I'm using will_paginate to display data returned from a query that includes both a joins and a select statement. When I paginate the data the number of entries is equal to the number of entries before executing the select statement, even though paginate is being called after the query, and the query contains fewer elements than paginate reports.
@sales = Sale.joins(:line_items).where(company_id: company_id, status: ['Complete', 'Voided'], time: (midnight_1..midnight_2)).order('id DESC')
puts @sales.length
14
@sales = @sales.select('distinct sales.*')
puts @sales.length
4
@sales.paginate(:per_page => 4, :page => params[page])
puts @sales.total_entries
14
This leads to displaying links to empty pages.
It's always going to be slightly harder to paginate and join in has_many
or has_and_belongs_to_many
associations with will_paginate, or indeed any pagination solution.
If you don't need to query on the joined in association you can remove it. You lose the benefit of getting the associated line items in one query but you don't lose that much.
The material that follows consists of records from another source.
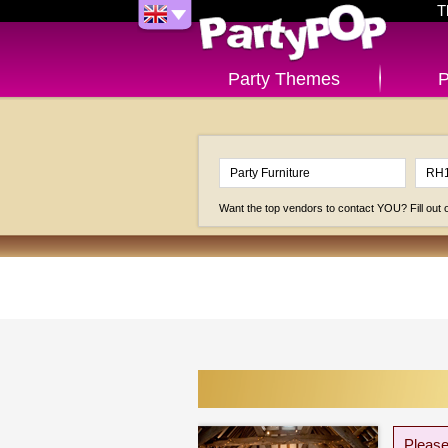
T
Party Themes
P
Want the top vendors to contact YOU? Fill out
Please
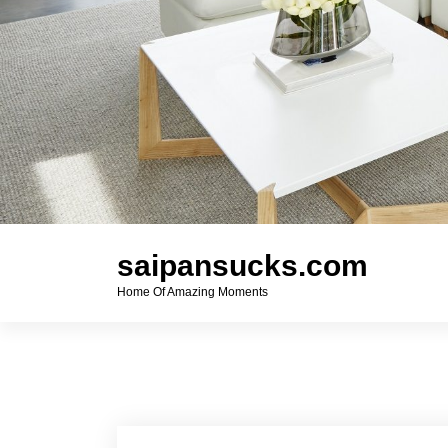
saipansucks.com
Home Of Amazing Moments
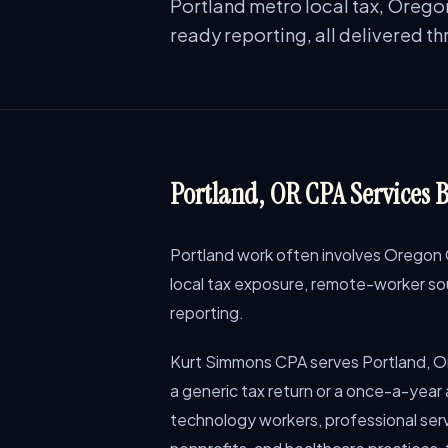
Portland metro local tax, Orego
ready reporting, all delivered t
Portland, OR CPA Services B
Portland work often involves Oregon 
local tax exposure, remote-worker sou
reporting.
Kurt Simmons CPA serves Portland, O
a generic tax return or a once-a-year
technology workers, professional servi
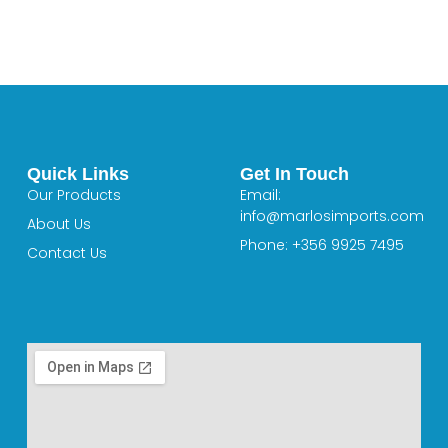
Quick Links
Get In Touch
Our Products
Email:
info@marlosimports.com
About Us
Phone: +356 9925 7495
Contact Us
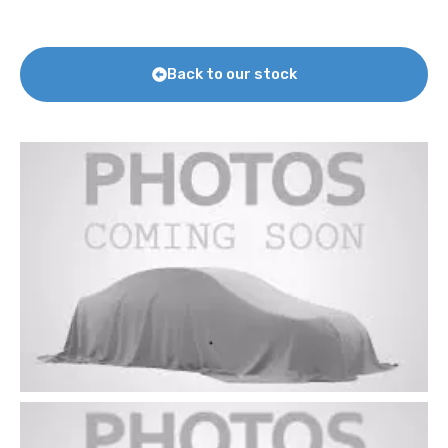
Back to our stock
If you need to query on it, and presumably you want sales that only have line items, you'll need to pass in a :count option to the paginate call which specifies additional options that are used for the call to count how many items there are. In your case:
@sales.paginate(:per_page => 4,
:page => params[page],
:count => {:group => 'sales.id' })
Assuming that your Sale model has_many :line_items, by joining you're going to get a 'sales' entry for every related 'line_item'.